Als „Supergau“ zu empfehlen, wäre der komplette Rücktritt sämtlicher 38 Ratsmitglieder.
Doch ist jener kaum wahrscheinlich, denn immerhin wurde die Selbsterniedrigung zahlreicher Ratsmitglieder durch Loyalität, Renommiersucht und/oder Profitgier bewirkt, und das „Kleinmachen“ wurde zum Großteil entschädigt.

Nach dem „Gesetz des Handelns“ sollte baldmöglichst eine wirkungsvolle Aktion vorbereitet werden, bevor das die anderen tun.


 
 

Kommentar von Alexander Glück, verfaßt am 30.01.2006 um 16.13 Uhr  
Adresse: http://www.sprachforschung.org/ickler/index.php?show=news&id=376#2360

Wir stehen jetzt vor zwei möglichen Perspektiven.

1. Der Rat löst sich unter dem Geschrei agonischer Kontraktionen auf. Der RS-Streit geht weiter. Das Reformthema bleibt damit noch ein Weilchen auf dem Tisch. Die Schulen bleiben beim Regelbestand. Der Widerstand hallt lange weiter.

2. Der Rat bleibt bestehen, die KMK nimmt alle Vorschläge an. Wir haben den Kompromißfrieden, der Vorhang fällt, der Streit verstummt. Nach und nach kehren dann immer mehr Menschen leise zur klassischen Schreibung zurück.

Ich glaube, 1 ist eskalativer und erfrischender, aber wir können auch mit 2 zurück zur Qualitätsrechtschreibung kommen.
 
 

Kommentar von Fungizid, verfaßt am 30.01.2006 um 16.17 Uhr  
Adresse: http://www.sprachforschung.org/ickler/index.php?show=news&id=376#2361

Klaus Staeck würde vielleicht eine Art Fahndungsplakat wie zu RAF-Zeiten machen, nur mit den 38 Schr(eibr)äten drauf und kurzen Personalangaben. Das hätte Wirkung genug.

Wo bekommt man die Portraits her?

Heinrich Böll hätte was schreiben können wie "38 gegen hundert Millionen".
 
 

Kommentar von Tobias Bluhme, verfaßt am 30.01.2006 um 16.20 Uhr  
Adresse: http://www.sprachforschung.org/ickler/index.php?show=news&id=376#2362

Nach und nach kehren dann immer mehr Menschen leise zur klassischen Schreibung zurück.

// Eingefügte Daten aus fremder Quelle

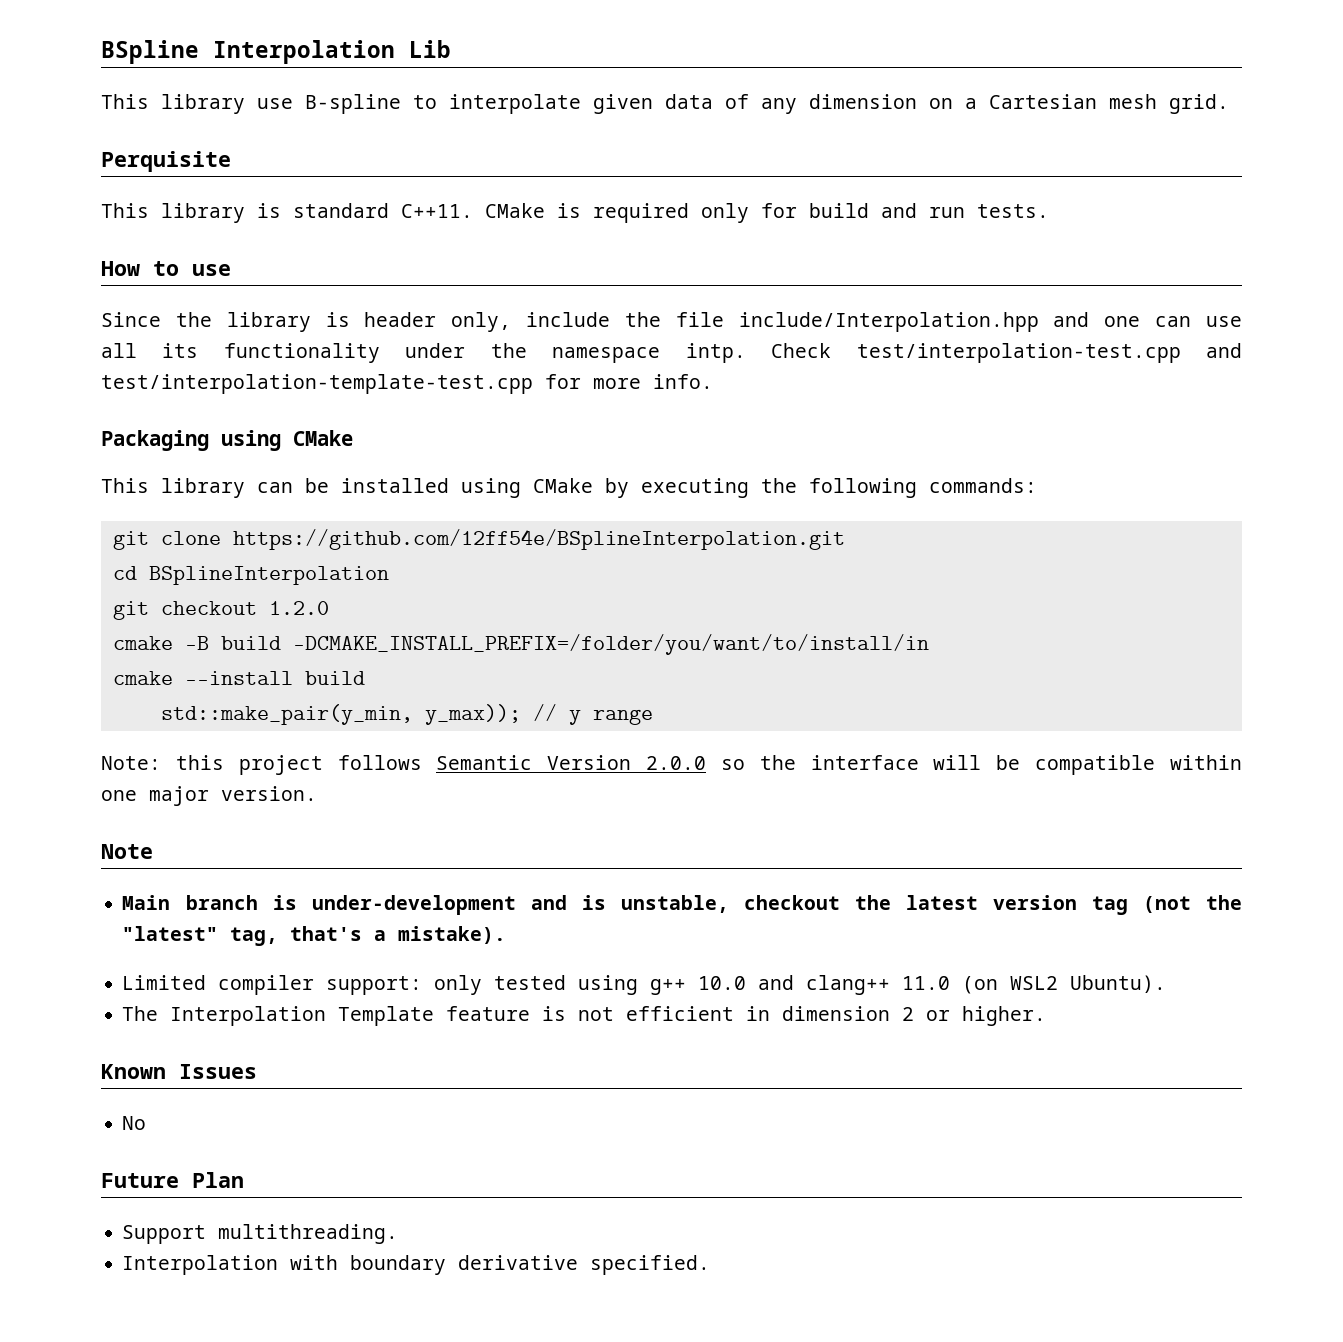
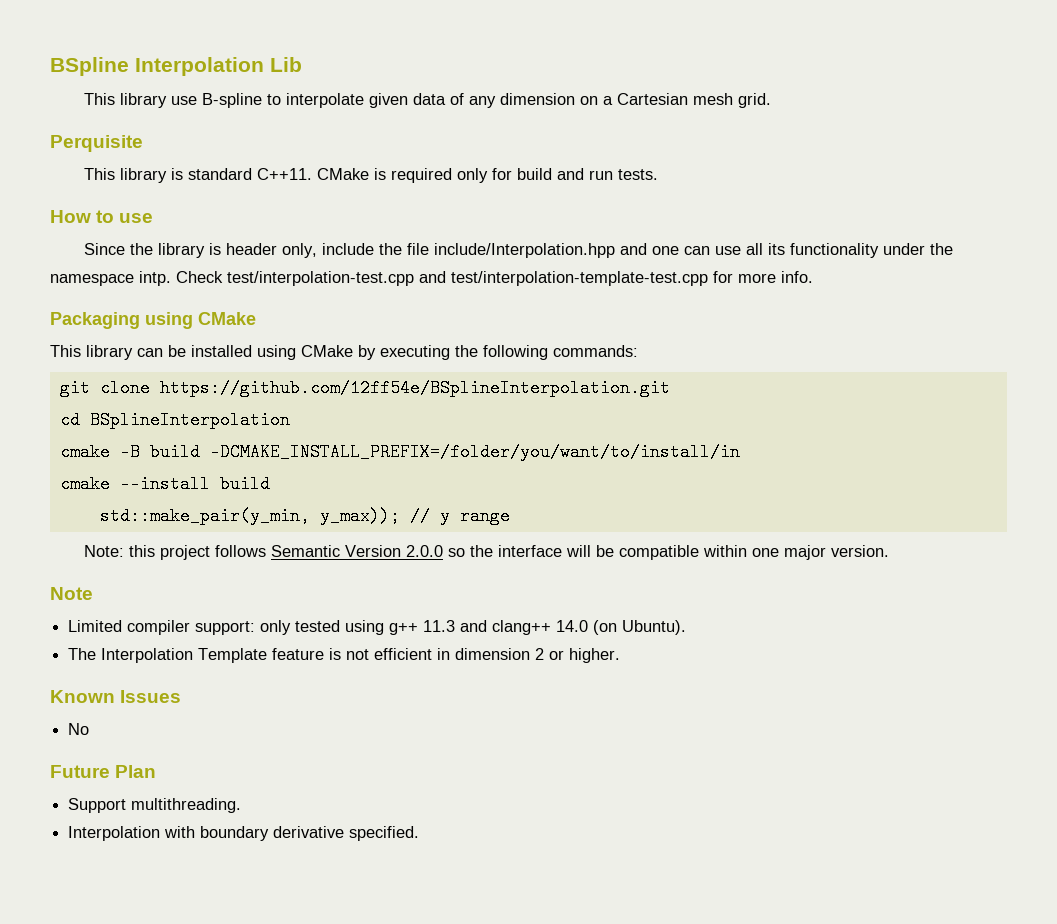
[112,601,329,620] // git checkout 1.2.0 -> (290, 420) none
[122,895,1242,915] [122,926,507,946] // Main branch is under-development and is unstable, checkout the latest version tag (not the "latest" tag, that's a mistake). -> (93, 593) none
[698,976,747,990] 10.0 -> [423,620,456,632] 11.3
[902,976,1059,994] 11.0 (on WSL2 -> [556,620,618,635] 14.0 (on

Das ist doch schon die Realität. Im Internet begegnet mir immer häufiger "daß" und "muß". In Briefen ist "dass" und "muss" häufig das einzige Überbleibsel, direkt neben "Schluß" und "Schloß".
 
 

Kommentar von Norbert Schäbler, verfaßt am 30.01.2006 um 18.45 Uhr   Mail an
Adresse: http://www.sprachforschung.org/ickler/index.php?show=news&id=376#2367

Re: Fungizid - Gruppenbild mit Dame

In der hiesigen Rubrik "berichtete" T. Ickler am 03.03.05 über die konstituierende Sitzung des Rats für deutsche Rechtschreibung.

Photos, Portraits und Vitas sucht man in diesem Eintrag vergebens; immerhin aber sind 43 Namen von gemeinhin Verdächtigen aufgeführt.

 
 

Kommentar von MB, verfaßt am 30.01.2006 um 20.04 Uhr  
Adresse: http://www.sprachforschung.org/ickler/index.php?show=news&id=376#2369

In noch tieferen Abgründen befinden sich längst unsere Schulen. Wie es dort zugeht, schildert "Das Lehrerhasserbuch". Zwar leider in Neuschrieb, doch so richtig schön drastisch und unausgewogen wird das Biotop beschrieben, in dem sich viele Weicheier, pardon, Lehrer suhlen. Die Reformorthographie paßt prima zu dem dort verbreiteten Kuschel-Wuschel-Bedürfnis. Klar, daß sie sich an den Schulen so widerstandslos durchsetzen ließ.

http://www.spiegel.de/spiegel/0,1518,397746,00.html

 
 

Kommentar von j.k., verfaßt am 03.02.2006 um 14.30 Uhr  
Adresse: http://www.sprachforschung.org/ickler/index.php?show=news&id=376#2406

Heute berät der Rat ja über die GKS. Was ist nun, Herr Ickler? Scheitert(e) er oder scheitert(e) er nicht?

Außerdem, Herr Ickler, um Sie persönlich noch mal anzusprechen: Wäre ein Scheitern positiv oder negativ? Und vor allem: Was tun wir, nachdem also diese "letzten" Änderungen vom Rat vorgenommen sein worden sind?